# Work request A
Reproduce the AceRetro readme from "conda=22.9.0" up to and including "the steps below.", word for word.
# Work request B
Pick up the AceRetro readme at its final sentence and write the text that comes next.

# Excerpt provided
◇ ◇ ◇ ◇ ◇ ◇ ◇
Chemoenzymatic synthesis planning guided by synthetic potential score

This repository includes the scripts used for the manuscript "Chemoenzymatic synthesis planning guided by synthetic potential score."

AceRetro (Asynchronous ChemoEnzymatic Retrosynthesis) is a computer-aided chemoenzymatic synthesis planning tool that uitilize Synthetic Potential to advance the synthesis planning algorithms.

Synthetic Potential Score, SPScore (formerly Synthetic Field Score, SFScore)

Usage

Dependencies

conda=22.9.0
python=3.9.12
numpy=1.21.5
pytorch=1.12.1
rdkit-pypi==2022.3.5
map4==1.0 (MAP4 is not required if only ECFP4 embedding is used)

Operating systems

Ubuntu 20.04.5 LTS

./sfscore/sfscore.py shows the basic usage. If you want to use SFScore elsewhere, follow the steps below.
◇ ◇ ◇ ◇ ◇ ◇ ◇
# Entries shown
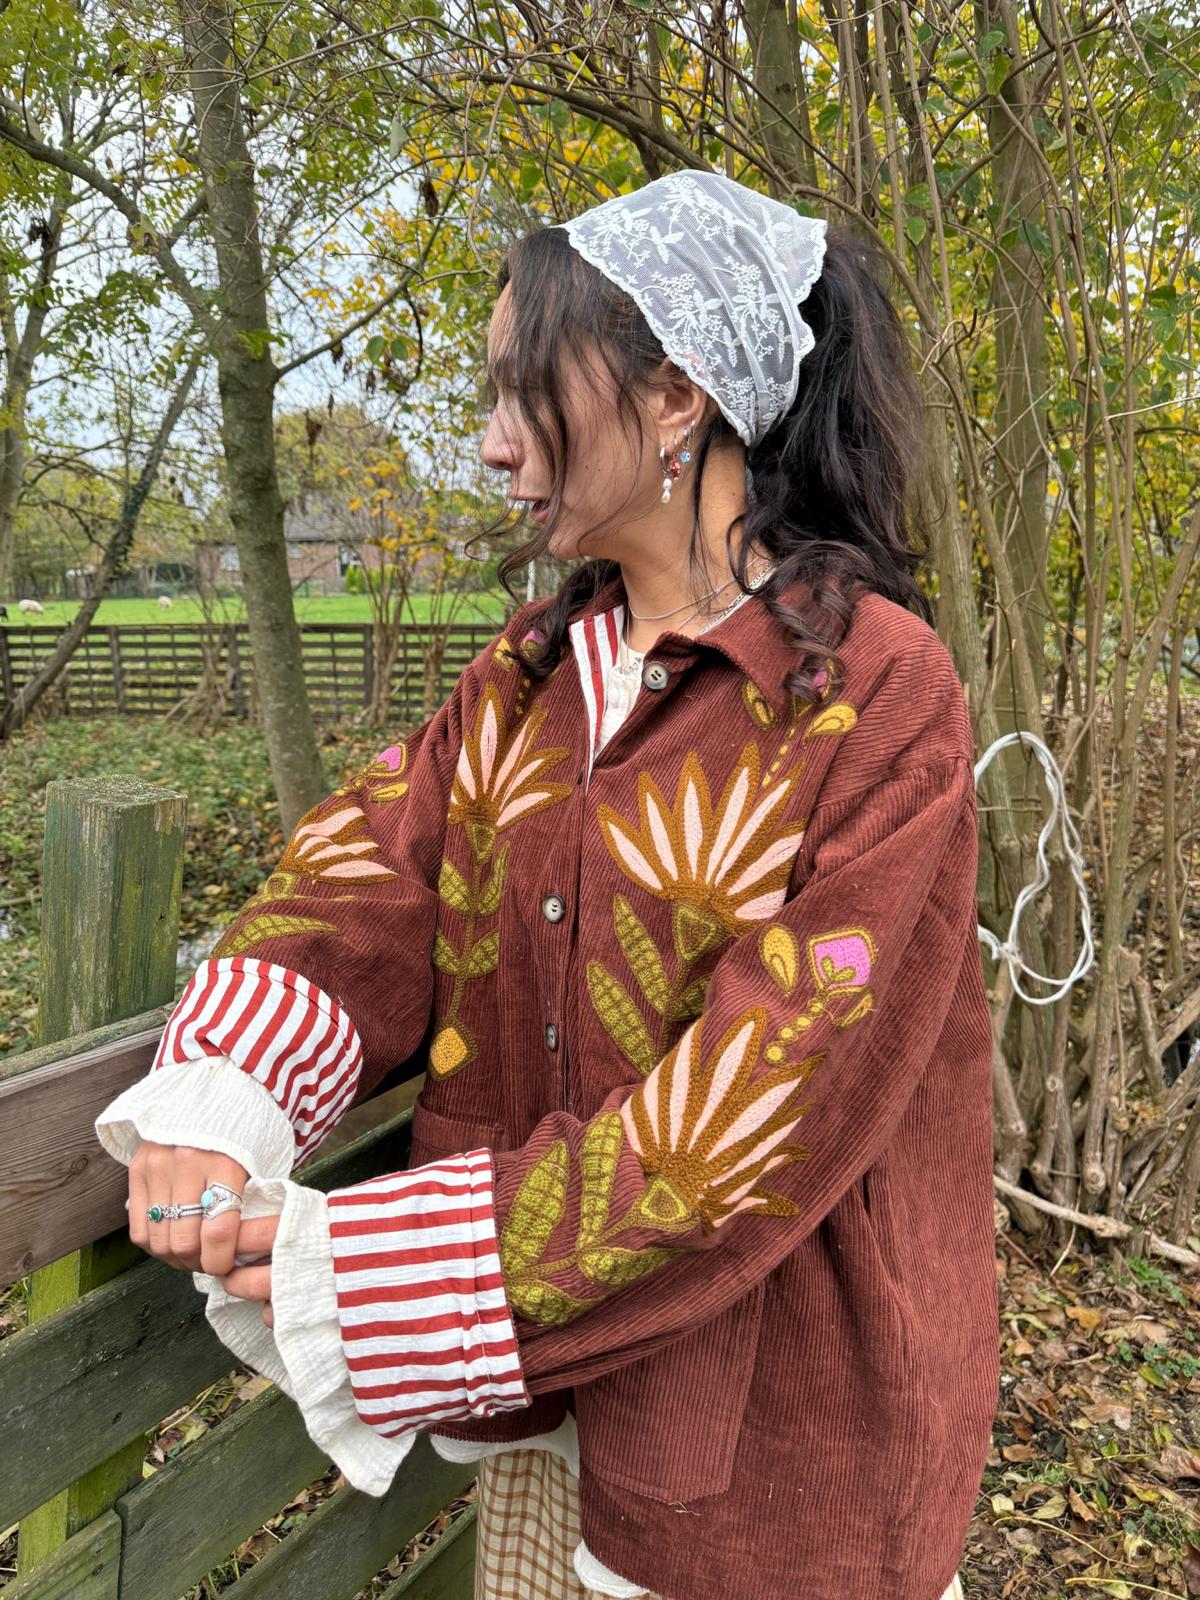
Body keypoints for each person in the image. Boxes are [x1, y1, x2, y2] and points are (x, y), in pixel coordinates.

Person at [96, 170, 999, 1600]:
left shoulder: (874, 695)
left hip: (776, 1449)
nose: (492, 442)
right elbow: (369, 877)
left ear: (676, 395)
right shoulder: (529, 680)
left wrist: (367, 1268)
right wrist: (219, 1107)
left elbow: (764, 1107)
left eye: (526, 391)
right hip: (548, 1409)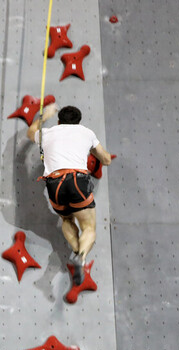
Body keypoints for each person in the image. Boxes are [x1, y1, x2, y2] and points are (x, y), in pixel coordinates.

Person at [27, 105, 113, 284]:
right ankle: (81, 257)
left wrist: (43, 116)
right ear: (78, 122)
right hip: (77, 181)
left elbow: (31, 132)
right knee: (88, 228)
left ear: (59, 121)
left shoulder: (48, 133)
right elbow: (106, 159)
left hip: (54, 183)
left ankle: (75, 250)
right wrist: (89, 151)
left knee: (66, 220)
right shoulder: (87, 133)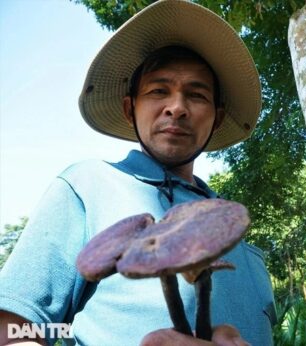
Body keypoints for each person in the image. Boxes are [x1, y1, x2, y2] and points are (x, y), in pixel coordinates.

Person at [0, 1, 276, 345]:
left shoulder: (235, 231)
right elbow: (13, 329)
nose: (176, 107)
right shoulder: (87, 185)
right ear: (130, 108)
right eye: (158, 91)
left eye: (197, 94)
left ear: (217, 117)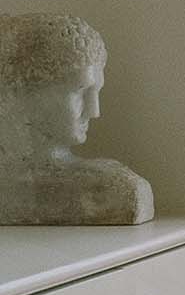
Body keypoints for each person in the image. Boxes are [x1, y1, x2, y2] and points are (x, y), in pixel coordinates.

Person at [0, 13, 154, 226]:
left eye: (96, 92)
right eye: (80, 91)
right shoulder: (105, 188)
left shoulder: (112, 186)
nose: (94, 111)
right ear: (25, 92)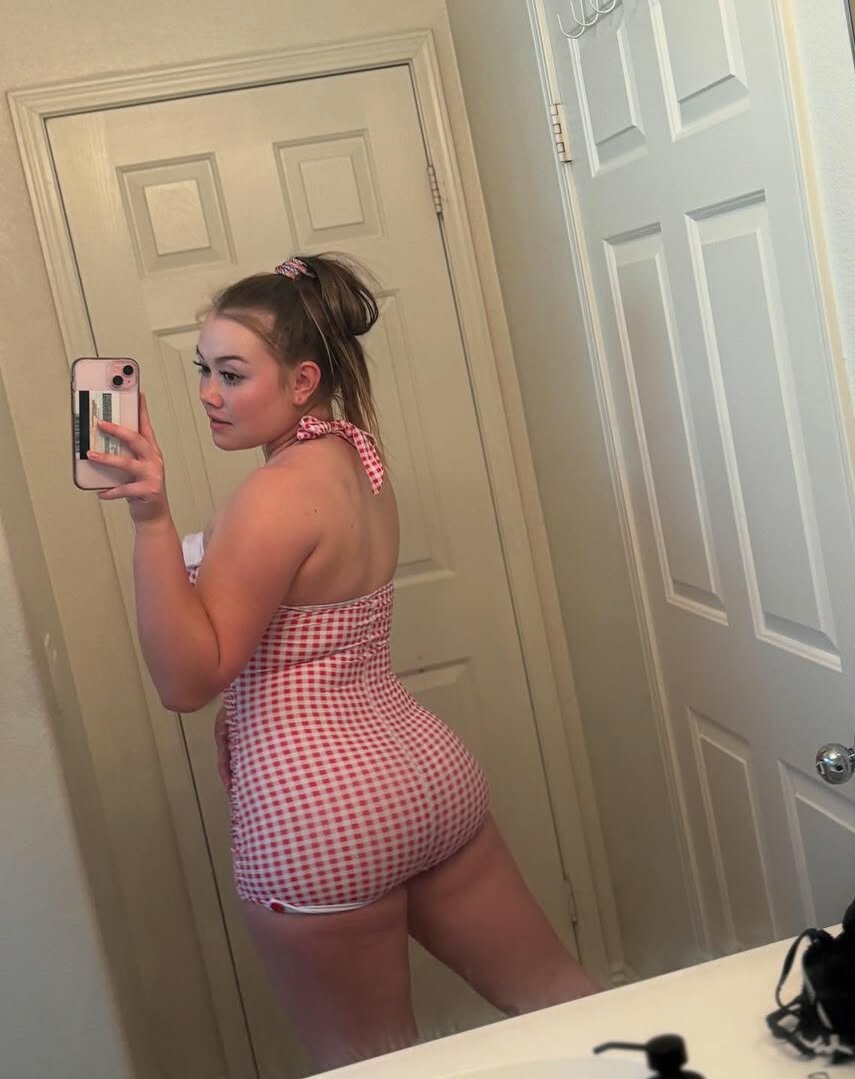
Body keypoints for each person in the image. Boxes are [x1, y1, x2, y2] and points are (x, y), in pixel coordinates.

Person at [89, 253, 600, 1068]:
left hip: (318, 809)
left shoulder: (275, 494)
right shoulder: (358, 458)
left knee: (370, 1063)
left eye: (231, 374)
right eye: (202, 371)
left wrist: (151, 519)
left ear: (302, 381)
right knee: (565, 1001)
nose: (208, 394)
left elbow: (187, 681)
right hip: (427, 777)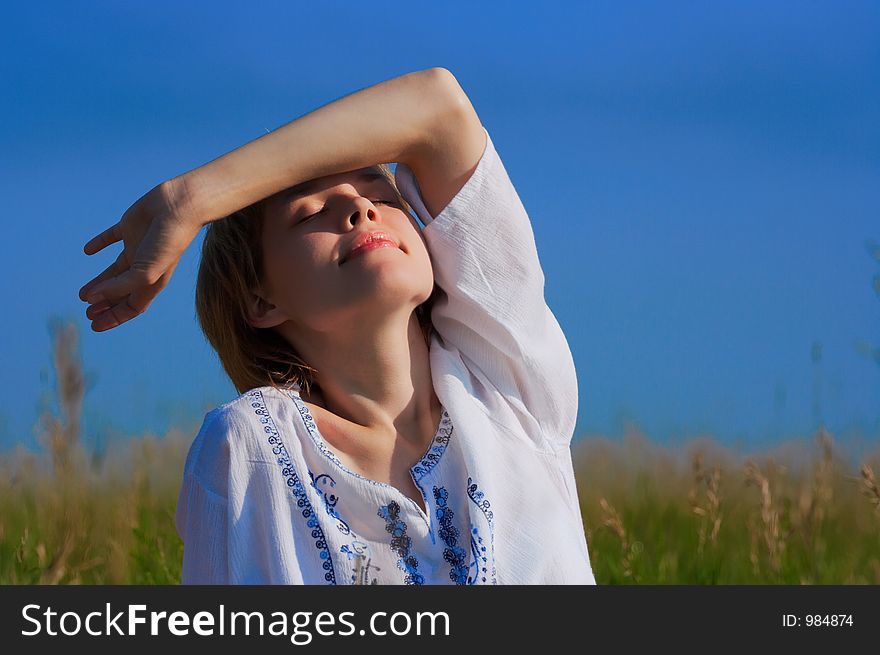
◇ ◇ ◇ ◇ ◇ ◇ ◇
# Output A
conda=22.9.0
python=3.9.12
numpy=1.21.5
pytorch=1.12.1
rdkit-pypi==2022.3.5
map4==1.0 (MAP4 is not required if only ECFP4 embedding is used)

Operating systems

Ubuntu 20.04.5 LTS

./sfscore/sfscore.py shows the basic usage. If you want to use SFScore elsewhere, follow the steps below.

# Output B
Method 1 (Recommended)

Git clone this repository and cd to the project folder.

conda create -n sfscore_train python=3.9
conda activate sfscore_train
conda install -c tmap tmap
pip install -r ./process_reaction_database/requirements.txt

Method 2 (Deprecated)

Create Conda environment though conda env create -f ./process_reaction_database/environment.yml

Activate Conda environment conda activate sfscore_train

Quick Start

sfscore_path = [PROJECT_DIRECTORY]/'sfscore' # replace PROJECT_DIRECTORY
import sys
sys.path.append(str(sfscore_path))
from sfscore import SFScore
sfscore_model = SFScore()
# load the model in 'process_reaction_database/saved_model/ecfp4_4096_3_layer_epoch10.pt' by default
sfscore_model.load() 
smiles = 'O=C(COP(=O)(O)O)[C@H](O)[C@H](O)CO'
sfscore = sfscore_model.score_from_smi(smiles)
print('SMILES:',smiles,', SFScore:',sfscore)
# SMILES: O=C(COP(=O)(O)O)[C@H](O)[C@H](O)CO , SFScore: [0.4322359 0.6146086]

Training the SFScore model

The scripts and checkpoints of trained models are in ./process_reaction_database.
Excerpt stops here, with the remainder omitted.